**Activity**: Leaving out every picture, retype the lines below from the top through the one that contains "- ![Common](figure/common/sp".

Stored data entries
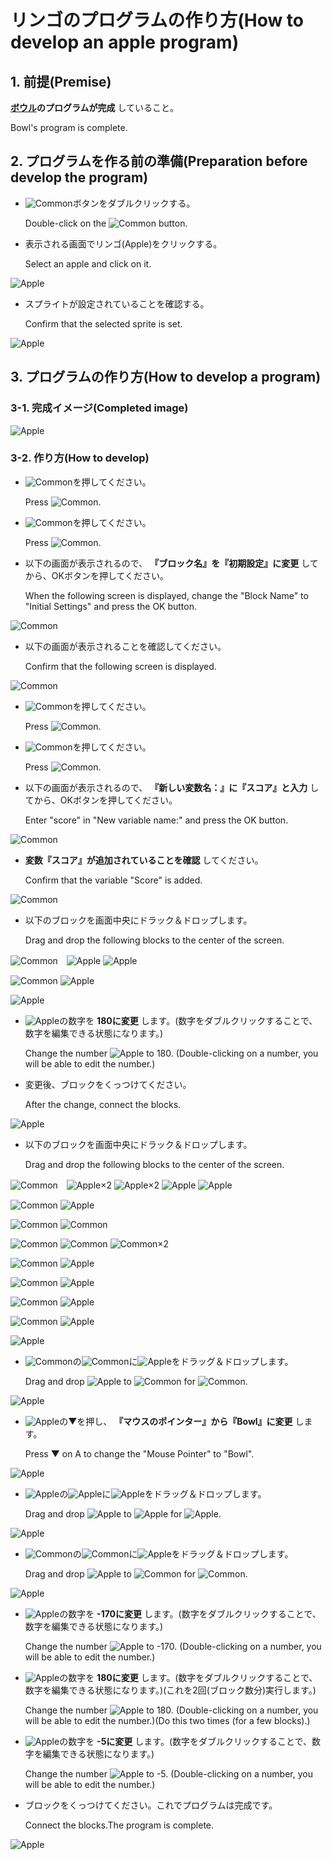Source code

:# リンゴのプログラムの作り方(How to develop an apple program)

## 1. 前提(Premise)

**[ボウル](bowl.md)のプログラムが完成** していること。

Bowl's program is complete.

## 2. プログラムを作る前の準備(Preparation before develop the program)

- ![Common](figure/common/sprite+button.png)ボタンをダブルクリックする。

    Double-click on the ![Common](figure/common/sprite+button.png) button.

- 表示される画面でリンゴ(Apple)をクリックする。

    Select an apple and click on it.

![Apple](figure/apple/select_apple.png)

- スプライトが設定されていることを確認する。

    Confirm that the selected sprite is set.

![Apple](figure/apple/set_apple.png)

## 3. プログラムの作り方(How to develop a program)

### 3-1. 完成イメージ(Completed image)

![Apple](figure/apple/apple's_program_completed.png)

### 3-2. 作り方(How to develop)

- ![Common](figure/common/make_block_button.png)を押してください。

    Press ![Common](figure/common/make_block_button.png).

- ![Common](figure/common/building_block_button.png)を押してください。

    Press ![Common](figure/common/building_block_button.png).

- 以下の画面が表示されるので、 **『ブロック名』を『初期設定』に変更** してから、OKボタンを押してください。

    When the following screen is displayed, change the "Block Name" to "Initial Settings" and press the OK button.

![Common](figure/common/init_screen.png)

- 以下の画面が表示されることを確認してください。

    Confirm that the following screen is displayed.

![Common](figure/common/init_block.png)

- ![Common](figure/common/variable_button.png)を押してください。

    Press ![Common](figure/common/variable_button.png).

- ![Common](figure/common/make_variable_button.png)を押してください。

    Press ![Common](figure/common/make_variable_button.png).

- 以下の画面が表示されるので、 **『新しい変数名：』に『スコア』と入力** してから、OKボタンを押してください。

    Enter "score" in "New variable name:" and press the OK button.

![Common](figure/common/add_variable_screen.png)

- **変数『スコア』が追加されていることを確認** してください。

    Confirm that the variable "Score" is added.

![Common](figure/common/score_variable.png)

- 以下のブロックを画面中央にドラック＆ドロップします。

    Drag and drop the following blocks to the center of the screen.

![Common](figure/common/move_burron.png)　![Apple](figure/apple/someplace.png) ![Apple](figure/apple/y_coordinate.png)

![Common](figure/common/variable_button.png) ![Apple](figure/apple/score.png)

![Apple](figure/apple/apple_init_blocks.png)

- ![Apple](figure/apple/y_coordinate.png)の数字を **180に変更** します。(数字をダブルクリックすることで、数字を編集できる状態になります。)

    Change the number ![Apple](figure/apple/y_coordinate.png) to 180. (Double-clicking on a number, you will be able to edit the number.)

- 変更後、ブロックをくっつけてください。

    After the change, connect the blocks.

![Apple](figure/apple/apple_init_screen.png)

- 以下のブロックを画面中央にドラック＆ドロップします。

    Drag and drop the following blocks to the center of the screen.

![Common](figure/common/move_burron.png)　![Apple](figure/apple/someplace.png)×2 ![Apple](figure/apple/y_coordinate.png)×2 ![Apple](figure/apple/y_coordinate_change.png) ![Apple](figure/apple/y_coordinate_element.png)

![Common](figure/common/sound_button.png) ![Apple](figure/apple/make_a_sound.png)

![Common](figure/common/event_button.png) ![Common](figure/common/flag.png)

![Common](figure/common/control_button.png) ![Common](figure/common/loop.png) ![Common](figure/common/if.png)×2

![Common](figure/common/examine_button.png) ![Apple](figure/apple/mouse.png)

![Common](figure/common/operation_button.png) ![Apple](figure/apple/<.png)

![Common](figure/common/variable_button.png) ![Apple](figure/apple/score_change.png)

![Common](figure/common/make_block_button.png) ![Apple](figure/apple/init_setting.png)

![Apple](figure/apple/apple_program_blocks.png)

- ![Common](figure/common/if.png)の![Common](figure/common/if_blank.png)に![Apple](figure/apple/mouse.png)をドラッグ＆ドロップします。

    Drag and drop ![Apple](figure/apple/mouse.png) to ![Common](figure/common/if_blank.png) for ![Common](figure/common/if.png).

![Apple](figure/apple/if_mouse.png)

- ![Apple](figure/apple/mouse.png)の▼を押し、 **『マウスのポインター』から『Bowl』に変更** します。

    Press ▼ on A to change the "Mouse Pointer" to "Bowl".

![Apple](figure/apple/mouse_to_bowl.png)

- ![Apple](figure/apple/<.png)の![Apple](figure/apple/<_blank.png)に![Apple](figure/apple/y_coordinate_element.png)をドラッグ＆ドロップします。

    Drag and drop ![Apple](figure/apple/y_coordinate_element.png) to ![Apple](figure/apple/<_blank.png) for ![Apple](figure/apple/<.png).

![Apple](figure/apple/<_conv_y.png)

- ![Common](figure/common/if.png)の![Common](figure/common/if_blank.png)に![Apple](figure/apple/<_conv_y_small.png)をドラッグ＆ドロップします。

    Drag and drop ![Apple](figure/apple/<_conv_y_small.png) to ![Common](figure/common/if_blank.png) for ![Common](figure/common/if.png).

![Apple](figure/apple/if_<_conv_y.png)

- ![Apple](figure/apple/<_conv_y_small.png)の数字を **-170に変更** します。(数字をダブルクリックすることで、数字を編集できる状態になります。)

    Change the number ![Apple](figure/apple/<_conv_y_small.png) to -170. (Double-clicking on a number, you will be able to edit the number.)

- ![Apple](figure/apple/y_coordinate.png)の数字を **180に変更** します。(数字をダブルクリックすることで、数字を編集できる状態になります。)(これを2回(ブロック数分)実行します。)

    Change the number ![Apple](figure/apple/y_coordinate.png) to 180. (Double-clicking on a number, you will be able to edit the number.)(Do this two times (for a few blocks).)

- ![Apple](figure/apple/y_coordinate_change.png)の数字を **-5に変更** します。(数字をダブルクリックすることで、数字を編集できる状態になります。)

    Change the number ![Apple](figure/apple/y_coordinate_change.png) to -5. (Double-clicking on a number, you will be able to edit the number.)

- ブロックをくっつけてください。これでプログラムは完成です。

    Connect the blocks.The program is complete.

![Apple](figure/apple/apple_program.png)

**Answer section**:
Source code

:# リンゴのプログラムの作り方(How to develop an apple program)

## 1. 前提(Premise)

**[ボウル](bowl.md)のプログラムが完成** していること。

Bowl's program is complete.

## 2. プログラムを作る前の準備(Preparation before develop the program)

- ![Common](figure/common/sprite+button.png)ボタンをダブルクリックする。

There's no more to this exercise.